The time is right to develop new tools and approaches to break human communication research out of the laboratory and pursue it in real world contexts. The wide and ever-growing array of wearable sensors available to track behavior (accelerometers, GPS, heart rate, motion, portable neuroimaging, etc.) offers the potential to collect highly detailed, time-resolved records of multiple facets of real-world behavior. At the same time, powerful new computational approaches are being developed for automatic speech recognition, object/event recognition, behavior recognition, and video/image analysis that can monitor detailed sensor data in real-time, and categorize it according to the emotional valence of speech, the engagement of a listener, the amusement of a conversation partner, or a host of other dimensions.

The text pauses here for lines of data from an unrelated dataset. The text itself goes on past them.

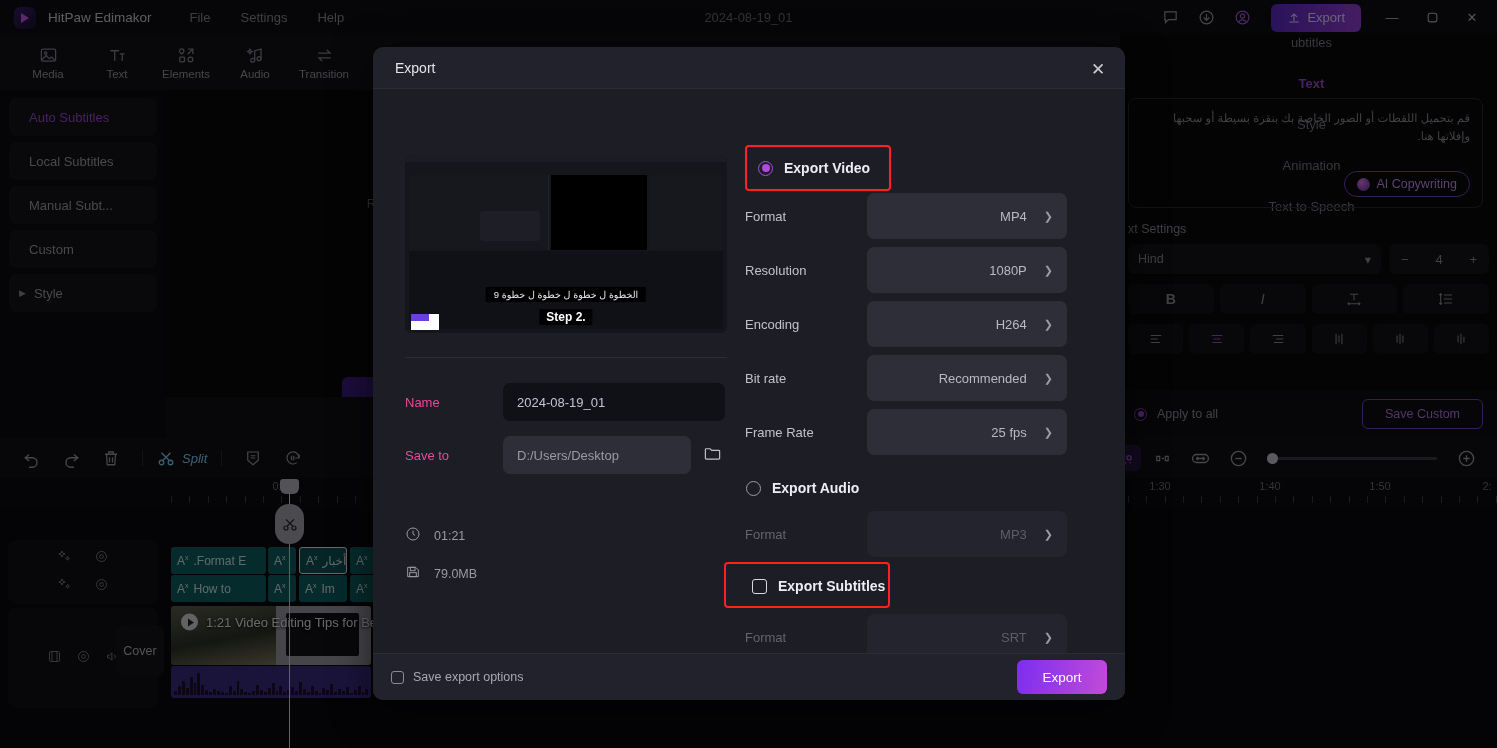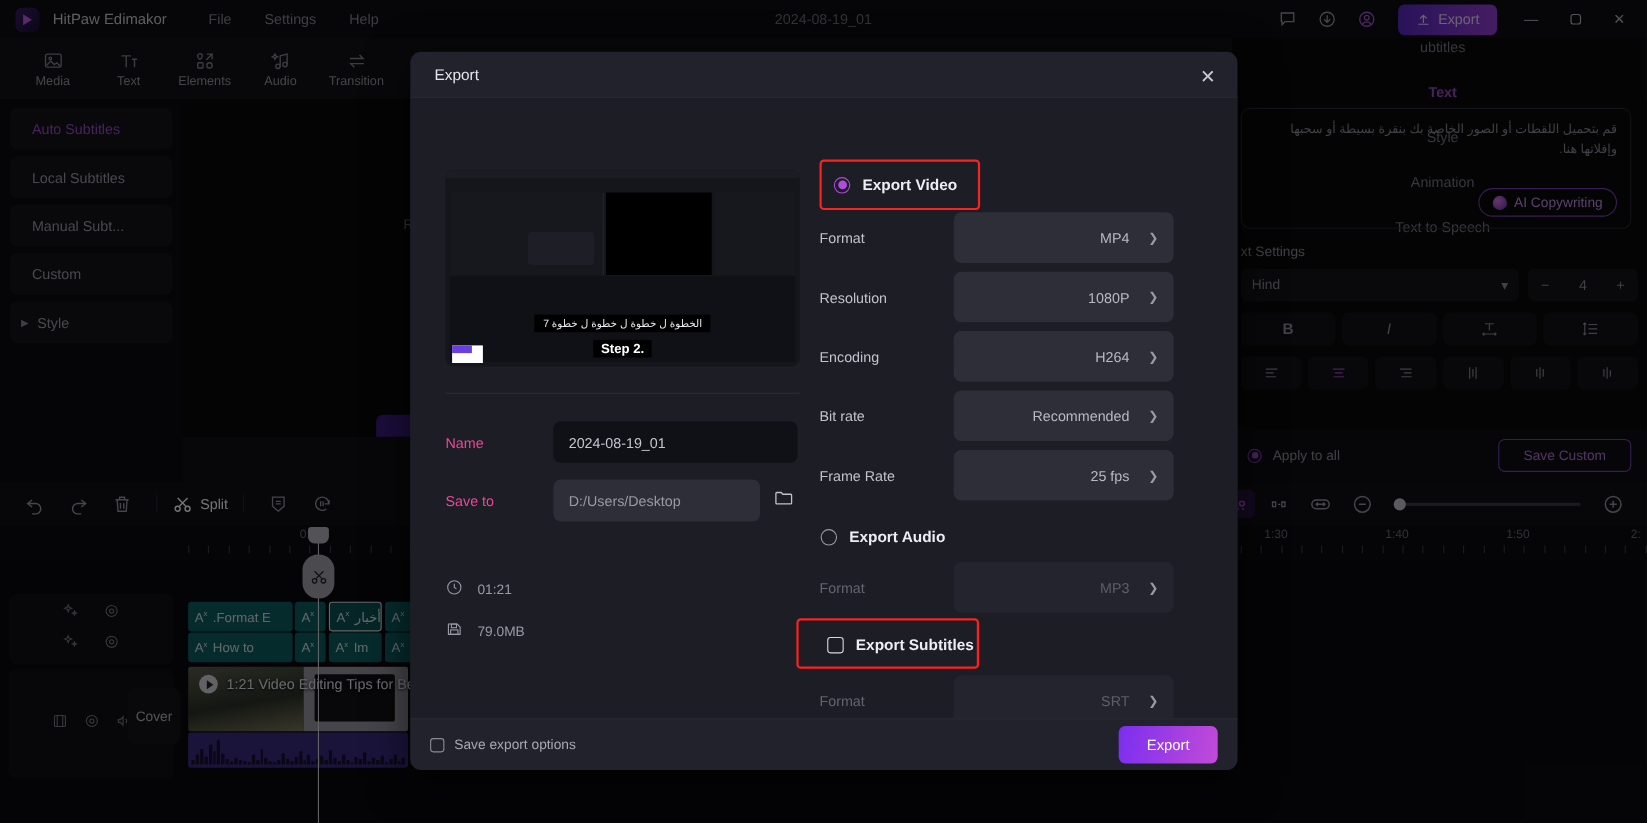--- a/index.html
+++ b/index.html
@@ -94,21 +94,21 @@
   .r-btn { flex:1; height:30px; border-radius:6px; background:#131318; display:flex;align-items:center;justify-content:center; color:#8e8e99; font-size:14px;}
   .r-btn.sel { color:#a04ad0; }
   .r-foot { position:absolute; left:0; bottom:0; width:377px; height:48px; background:#0e0e13; display:flex;align-items:center; padding:0 14px; gap:10px;}
   .r-foot .lbl { color:#8e8e99; font-size:12.5px; flex:1;}
   .save-custom { height:30px; padding:0 22px; border-radius:6px; border:1px solid #7a3fbd; color:#b478e0; font-size:12.5px; display:flex;align-items:center;}
 
   
   .tl-toolbar { position:absolute; left:0; top:438px; width:1497px; height:40px; background:#111116; display:flex; align-items:center; padding:0 14px; gap:6px; color:#9a9aa5;}
   .tl-ico { width:34px;height:30px;display:flex;align-items:center;justify-content:center;}
   .tl-sep { width:1px;height:16px;background:#2a2a33; margin:0 8px;}
-  .tl-split { display:flex;align-items:center;gap:7px;color:#ffffff;font-size:13px; }
+  .tl-split { display:flex;align-items:center;gap:7px;color:#7dd3fc;font-size:13px; font-style:italic;}
   .tl-right { margin-left:auto; display:flex; align-items:center; gap:4px; }
   .tl-chip { width:32px;height:26px;border-radius:6px;background:#2b1746;display:flex;align-items:center;justify-content:center;color:#b059e0;}
   .zoom-track { width:170px;height:3px;background:#3a3a45;border-radius:2px; position:relative; margin:0 8px;}
   .zoom-knob { position:absolute; left:0; top:-4px; width:11px;height:11px;border-radius:50%;background:#c9c9d2;}
 
   .ruler { position:absolute; left:0; top:478px; width:1497px; height:32px; background:#0c0c10; }
   .ruler .tick { position:absolute; top:18px; width:1px; height:7px; background:#3c3c46; }
   .ruler .lbl { position:absolute; top:2px; color:#6d6d78; font-size:11px; transform:translateX(-50%); }
 
   .tl-body { position:absolute; left:0; top:510px; width:1497px; height:238px; background:#0b0b0f; }
@@ -760,21 +760,21 @@
     <div class="modal-body">
 
       <div class="m-left">
         <div class="preview">
           <div class="pv-top"></div>
           <div class="pv-panelA"></div>
           <div class="pv-panelB"></div>
           <div class="pv-panelC"></div>
           <div class="pv-mini"></div>
           <div class="pv-tl"></div>
-          <div class="pv-sub">الخطوة ل خطوة ل خطوة ل خطوة 7</div>
+          <div class="pv-sub">الخطوة ل خطوة ل خطوة ل خطوة 9</div>
           <div class="pv-step">Step 2.</div>
           <div class="pv-strip">
               <i></i>
             </div>
         </div>
         <div class="sep-line"></div>
 
         <div class="fld-row" style="top:294px">
           <span class="fld-lbl">Name</span>
           <div class="fld-in">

As colleagues at Carnegie Mellon University, we see a unique opportunity to blend our cognitive science and computer science research programs to break new empirical and analytical ground in understanding human communication in the wild.

Our central hypothesis is that understanding real-world communication will require us to direct new research focus to engagement. Face-to-face communication is more than an exchange of continuous speech input modestly supported by a view of the talker. We aim to understand dynamic signals (under both conscious and unconscious control) that meet communicative demands, how we pick up on (or miss) these signals, and the impact of these signals on what gets communicated.

In this two-year project, we will study the ultimate communication innovators – teenage girls – who, across hundreds of years, have been documented to be on the leading edge of communication change and thus provide an excellent initial testing ground. We take the approach of collecting acoustic, video, and eye gaze data via sensor-embedded glasses across a freely flowing coffee shop conversation between familiar pairs of teens, and the same teens shuffled so that the pairs are strangers. We will extract and quantify signals such as laughing, amount of time to react and silences, gaze aversion and engagement, convergence of speech, and face emotions beyond laughter using machine learning algorithms, and then calculate an engagement value from these behavioral metrics. This rich dataset, with an experimental manipulation across dyad familiarity, will allow us to rigorously test the feasibility of these (and other) real-world indices of communication and engagement.